Now with one million neurons, the second generation research chip from Intel, Loihi 2, uses a pre-production Intel 4 process. There is also now a software framework for developing neuro-inspired applications.

The second-generation chip improves the speed, programmability, and capacity of neuromorphic processing, comments Mike Davies, director of Intel’s Neuromorphic Computing Lab. Loihi 2 broaden the processing technology’s use in power and latency constrained intelligent computing applications. “We are open sourcing Lava to address the need for software convergence, benchmarking, and cross-platform collaboration in the field, and to accelerate our progress toward commercial viability,” adds Davies.

Neuromorphic computing draws insights from neuroscience to create chips that function more like the biological brain. Researchers hope that it will deliver orders of magnitude improvements in energy efficiency, speed of computation and efficiency of learning across edge applications including vision, voice and gesture recognition to search retrieval, robotics, and constrained optimisation problems. To this end, Intel and partners have demonstrated robotic arms, neuromorphic skins and olfactory sensing projects.

Advances in Loihi 2 allow the architecture to support new classes of neuro-inspired algorithms and applications and provide processing that is 10 times faster than its predecessor.
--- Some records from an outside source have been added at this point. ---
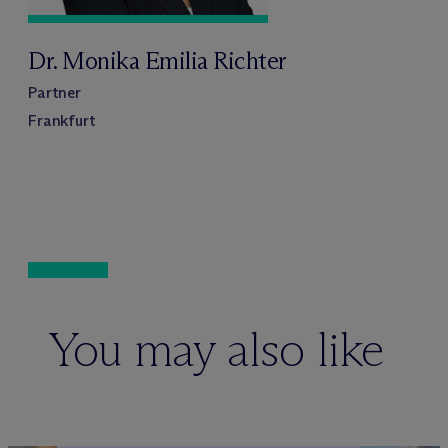
Dr. Monika Emilia Richter
Partner
Frankfurt
You may also like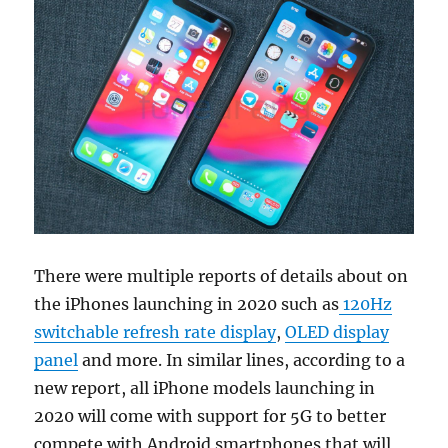
There were multiple reports of details about on
the iPhones launching in 2020 such as
120Hz
switchable refresh rate display
,
OLED display
panel
and more. In similar lines, according to a
new report, all iPhone models launching in
2020 will come with support for 5G to better
compete with Android smartphones that will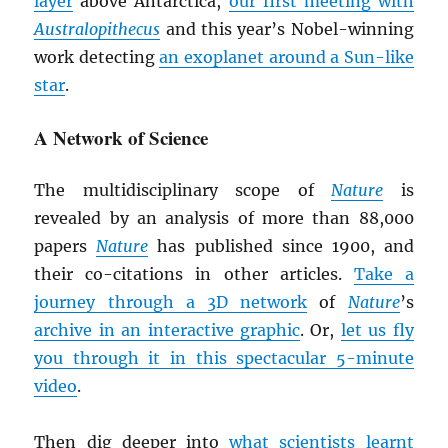
layer
above Antarctica,
our first meeting with
Australopithecus
and this year’s Nobel-winning
work detecting
an exoplanet around a Sun-like
star
.
A Network of Science
The multidisciplinary scope of
Nature
is
revealed by an analysis of more than 88,000
papers
Nature
has published since 1900, and
their co-citations in other articles.
Take a
journey through a 3D network
of
Nature
’s
archive in an interactive graphic
. Or,
let us fly
you through it in this spectacular 5-minute
video
.
Then dig deeper into
what scientists learnt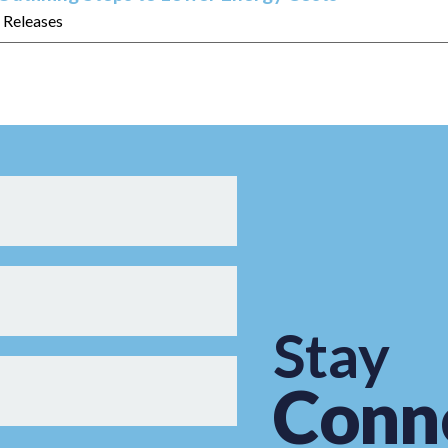
s Releases
Stay
Conn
It also exhibits up to 15 times greater resource density (up to one million neurons per chip), and improved energy efficiency.

Fabricated with a pre-production version of the Intel 4 process, the use of extreme ultraviolet (EUV) lithography has simplified the layout design rules compared to past process technologies for rapid development of Loihi 2, says Intel.
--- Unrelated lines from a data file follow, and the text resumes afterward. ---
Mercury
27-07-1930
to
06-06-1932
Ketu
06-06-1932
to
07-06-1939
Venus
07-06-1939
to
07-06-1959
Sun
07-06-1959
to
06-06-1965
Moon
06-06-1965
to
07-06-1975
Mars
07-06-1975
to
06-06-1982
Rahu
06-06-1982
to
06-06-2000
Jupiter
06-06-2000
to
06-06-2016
The Lava software is an open, modular, and extensible framework, for researchers and application developers to build on each other’s progress and converge on a common set of tools, methods, and libraries. Lava runs seamlessly on heterogeneous architectures across conventional and neuromorphic processors, and is interoperable with a variety of AI, neuromorphic and robotics frameworks.

Developers can begin building neuromorphic applications without access to specialized neuromorphic hardware and can contribute to the Lava code base, including porting it to run on other platforms.

Loihi 2’s greater programmability will allow a wider class of difficult optimisation problems to be supported, including real-time optimisation, planning, and decision-making from edge to data centre systems.

Loihi 2 also improves support for advanced learning methods, including variations of backpropagation, the algorithm of deep learning.

Fully programmable neuron models and generalised spike messaging in Loihi 2 suggest reductions of over 60 times fewer ops per inference compared to standard deep networks running on the original Loihi without loss in accuracy. It incorporates faster, more flexible, and more standard I/O interfaces, including Ethernet interfaces, glueless integration with a wider range of event-based vision sensors, and larger meshed networks of Loihi 2 chips.